Belgien ist nicht nur berühmt für Pommes und Bier, sondern auch für seine lange Rennrad Tradition. Ein Großteil dieser Tradition ist in der Region Flandern entstanden, in der unter anderem jedes Jahr die berühmt-berüchtigte Ronde Van Vlaanderen – die Flandern Rundfahrt – stattfindet. Um die Radsportgeschichte erlebbar zu machen, wurde die Flandrien Challenge ins Leben gerufen.
Inhalt
Rennrad fahren in Flandern bedeutet vor allem 2 Dinge: Kopfsteinpflaster und kurze aber extrem knackige Anstiege. Die Steigung liegt in der Regel deutlich über 10% und führen oft über schlechtes Kopfsteinpflaster. Das macht einen Teil der Faszination aus und begründet den Mythos berühmter Anstiege wie dem Koppenberg oder dem Patterberg. Hier mussten schon gestandene Profis absteigen und schieben.
A True Flandrien is a man or woman of steel. A heroic cyclist who never gives up, relishes a challenge and eats pain for breakfast.
Die Flandrien Challenge ist schnell erklärt. Man muss in 72 Stunden die 59 berühmtesten Kopfsteinpflaster Abschnitte und Anstiege fahren. Hat man dies geschafft, gibt es als Belohnung einen gravierten Pflasterstein, den man im Museum der Ronde van Vlaanderen an die Wall Of Fame klebt.
Es gibt verschiedene Routen als Vorschläge, je nachdem ob man sich 4 Tage, 3 Tage oder nur einen Tag Zeit nehmen will. Fast jedes Segment ist mit Name, Länge, durchschnittlicher Steigung und maximaler Steigung auf die Straße gemalt. Dazu noch die Start- und Ziellinie des Segments. Richtig cool, so weiß man beim Fahren direkt, dass es jetzt mal wieder zur Sache geht.



Tag 1 – Ieper
Nachdem ich am vorigen Abend in Gent angekommen bin, geht es heute an die erste Etappe. Ich bin noch unsicher, ob ich das ganze in drei oder vier Tagen fahren will. Daher fange ich mit einer Route an, die in beiden Varianten vorkommt. In Ieper angekommen, regnet es erst mal. Macht nichts, ich bin früh dran und die Route heute umfasst nur ca. 74 km. Nach einem Kaffee hört der Regen auf und ich schwinge mich gegen 12:30 aufs Rad. Das erste Segment starte ich gegen 13:15. Diese Zeit ist wichtig, da ich ja das 72h Zeitlimit einhalten muss.
Der erste Anstieg zum Lettenberg ist noch recht harmlos mit 5,2% Steigung. Kaum bin ich wieder unten angekommen und habe kurz Luft geholt, geht gleich das nächste Segment los und das hat es in sich. Nasses Kopfsteinpflaster windet sich den Kemmelberg hoch. Gerade noch denkt man am Ziel zu sein, da zieht sich der Anstieg um eine Kurve und wird noch mal deutlich steiler. Bei 21% Steigung muss ich ausklicken und den Rest schieben. Auf dem nassen Kopfsteinpflaster habe ich mit dem Hinterrad einfach keinen Grip mehr. Heftig.
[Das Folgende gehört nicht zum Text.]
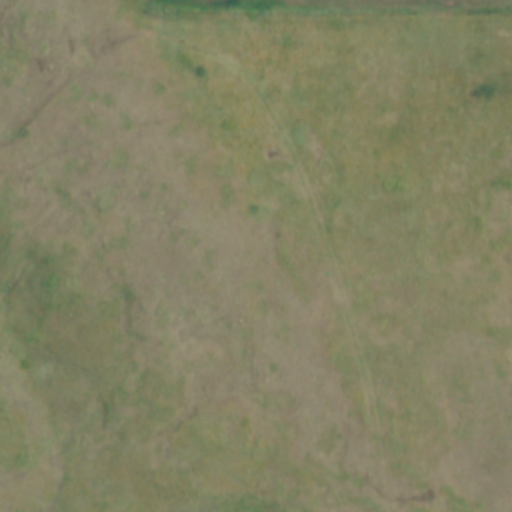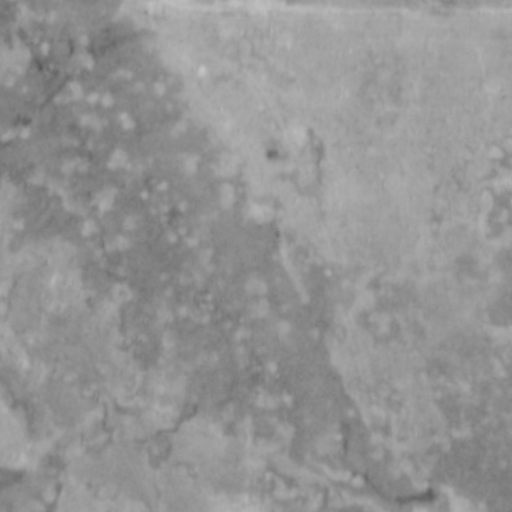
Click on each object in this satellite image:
road: (328, 12)
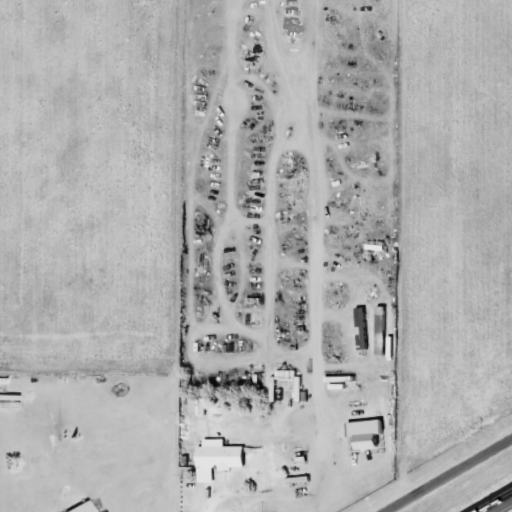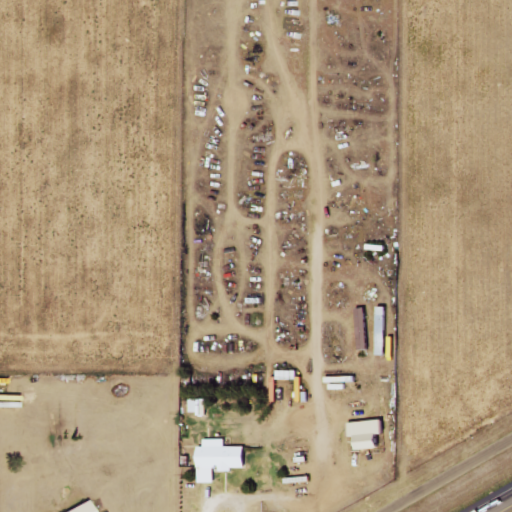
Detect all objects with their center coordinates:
building: (290, 381)
building: (202, 406)
building: (369, 427)
building: (223, 458)
road: (449, 475)
road: (501, 505)
building: (85, 508)
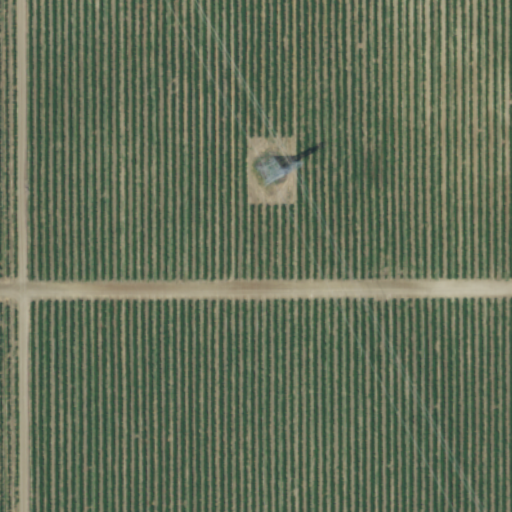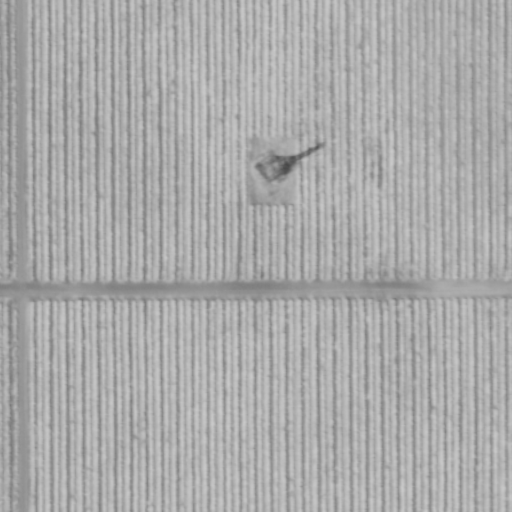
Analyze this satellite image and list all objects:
power tower: (266, 163)
road: (256, 290)
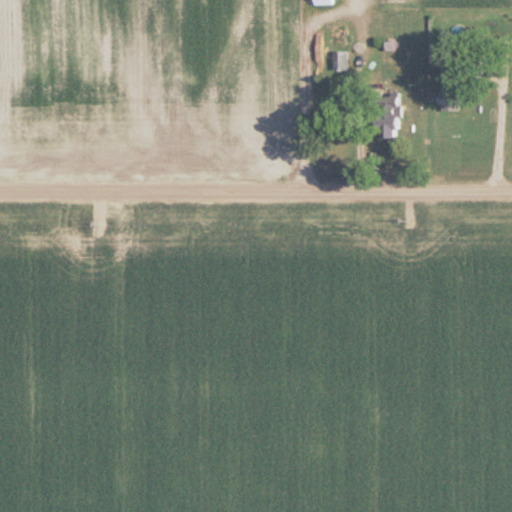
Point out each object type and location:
building: (340, 61)
building: (450, 89)
building: (388, 115)
road: (256, 193)
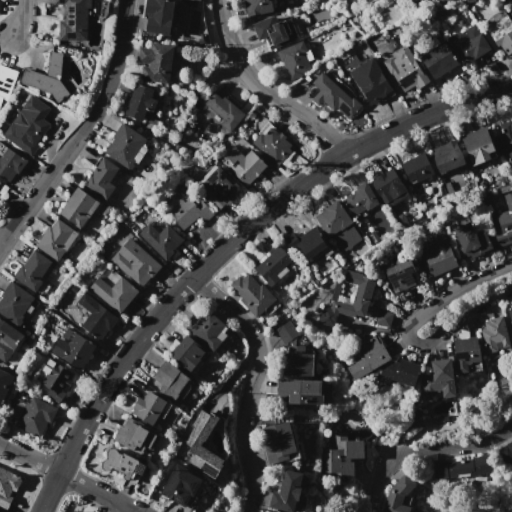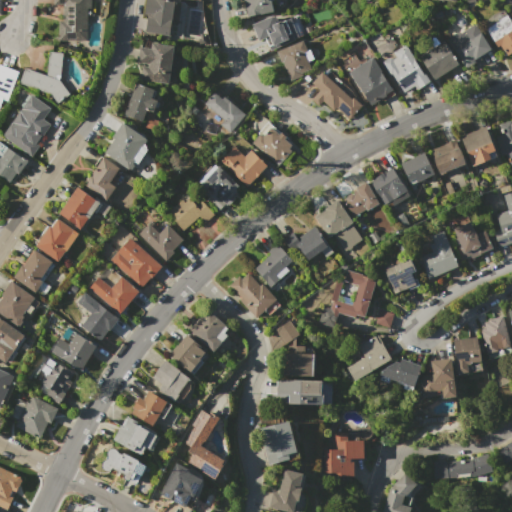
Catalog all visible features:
building: (366, 0)
building: (442, 1)
building: (255, 6)
building: (257, 7)
building: (157, 16)
building: (164, 16)
road: (19, 18)
building: (72, 19)
building: (73, 20)
building: (273, 30)
building: (277, 30)
building: (501, 33)
building: (501, 33)
road: (120, 38)
building: (468, 43)
building: (469, 45)
building: (294, 58)
building: (295, 59)
building: (437, 59)
building: (438, 60)
building: (156, 62)
building: (158, 63)
building: (404, 69)
building: (405, 69)
building: (45, 77)
building: (47, 77)
building: (5, 80)
building: (6, 81)
building: (369, 81)
building: (371, 81)
road: (263, 90)
building: (332, 95)
building: (334, 96)
building: (139, 101)
building: (142, 106)
building: (223, 110)
building: (221, 112)
building: (26, 124)
building: (28, 125)
building: (504, 137)
building: (505, 139)
building: (271, 142)
building: (271, 143)
building: (477, 145)
building: (477, 145)
building: (124, 146)
building: (125, 146)
building: (446, 156)
building: (447, 156)
building: (9, 162)
building: (9, 163)
building: (242, 164)
building: (243, 164)
building: (415, 168)
building: (416, 168)
building: (100, 177)
building: (101, 178)
building: (217, 186)
building: (388, 186)
building: (389, 187)
building: (217, 189)
building: (358, 198)
building: (360, 199)
building: (76, 206)
building: (82, 207)
building: (188, 211)
building: (189, 212)
building: (504, 221)
building: (504, 223)
building: (336, 224)
building: (337, 227)
building: (55, 238)
building: (160, 238)
building: (55, 239)
building: (160, 240)
building: (468, 240)
building: (470, 241)
road: (225, 242)
building: (305, 242)
road: (0, 243)
building: (308, 243)
building: (437, 255)
building: (438, 256)
building: (134, 261)
building: (134, 262)
building: (272, 264)
building: (273, 265)
building: (32, 269)
building: (34, 273)
building: (400, 275)
building: (400, 276)
road: (10, 286)
building: (113, 292)
building: (114, 292)
building: (250, 292)
building: (253, 295)
building: (347, 298)
building: (347, 299)
building: (13, 302)
building: (17, 303)
building: (94, 316)
building: (510, 316)
building: (510, 316)
building: (94, 317)
building: (384, 318)
building: (207, 329)
building: (208, 330)
building: (286, 332)
road: (407, 333)
building: (494, 334)
building: (494, 337)
building: (7, 339)
building: (12, 341)
building: (72, 350)
building: (74, 350)
building: (186, 352)
building: (187, 353)
building: (292, 353)
building: (465, 354)
building: (466, 355)
building: (368, 357)
building: (367, 360)
building: (297, 364)
building: (400, 371)
building: (401, 373)
building: (438, 378)
building: (54, 379)
building: (169, 379)
building: (54, 380)
road: (252, 380)
building: (438, 380)
building: (171, 381)
building: (4, 382)
building: (4, 383)
building: (299, 390)
building: (304, 392)
building: (147, 407)
building: (149, 408)
building: (34, 416)
building: (35, 416)
building: (133, 436)
building: (134, 436)
building: (276, 441)
building: (277, 442)
building: (201, 444)
building: (202, 445)
road: (423, 451)
building: (505, 451)
building: (504, 452)
building: (342, 453)
building: (340, 455)
building: (122, 464)
building: (125, 465)
building: (460, 467)
building: (461, 467)
building: (181, 484)
building: (180, 485)
building: (7, 486)
building: (7, 487)
building: (286, 491)
building: (287, 491)
building: (397, 494)
building: (398, 494)
road: (114, 504)
road: (124, 504)
building: (76, 511)
building: (79, 511)
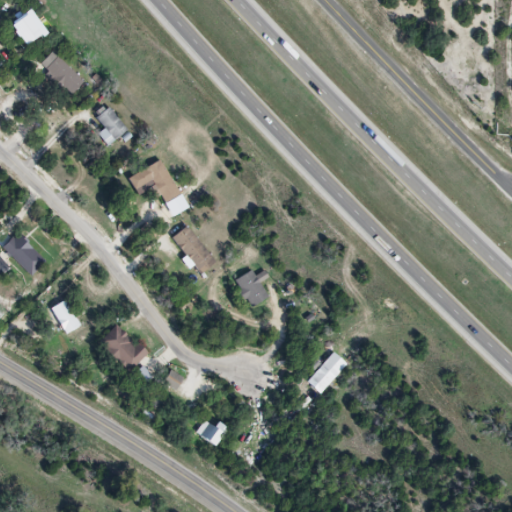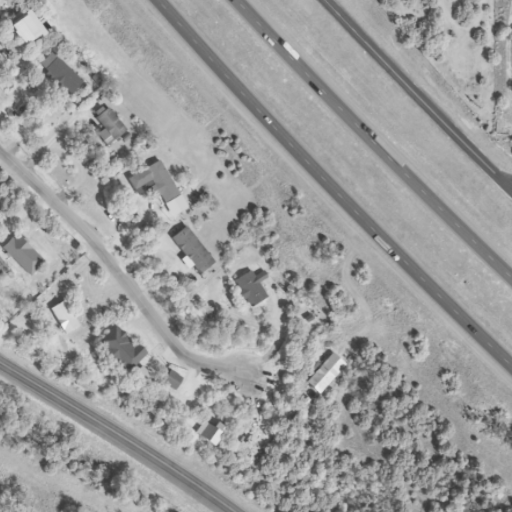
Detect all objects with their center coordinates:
building: (27, 29)
building: (64, 76)
road: (416, 98)
building: (110, 126)
road: (376, 140)
road: (2, 160)
building: (156, 181)
road: (509, 186)
road: (336, 187)
building: (194, 250)
building: (25, 255)
road: (118, 276)
building: (250, 289)
building: (65, 318)
building: (122, 348)
building: (173, 381)
road: (117, 434)
building: (210, 434)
So langsam ist der Regen abgetrocknet und ich kann ein Segment nach dem anderen abhaken. Zum Schluss fahre ich den Kemmelberg noch von der anderen Seite hoch. Auch Steil aber kein Vergleich zum Anstieg am Morgen. Am Ende des Tages habe ich 9 von 59 Segmente geschafft und freue mich auf den nächsten Tag.
Tag 2 – Geerardbergen
Eigentlich wollte ich heute eine der längeren Routen fahren. Der Wetterbericht sagt aber ab dem Nachmittag überall Regen voraus. Also plane ich um. Heute geht es für eine 90 km Tour nach Geraardsbergen. Das bedeutet auch, dass ich insgesamt 4 Tage fahre. Einmal mehr schlafen ist ja nicht schlecht, ich muss am Sonntag nur rechtzeitig fertig werden. No pressure.
Schon auf der Suche nach einem Parkplatz fällt mir auf, wie steil in Geraardsbergen die Straßen sind. Ich finde schnell einen Parkplatz und mache mich auf zum offiziellen Start. Auf dem Weg dorthin geht es gleich die berühmte Muur van Geraardsbergen hoch. Ein Kilometer auf Kopfsteinpflaster bei bis zu 14%. Wach bin ich jetzt. Die Beine auch.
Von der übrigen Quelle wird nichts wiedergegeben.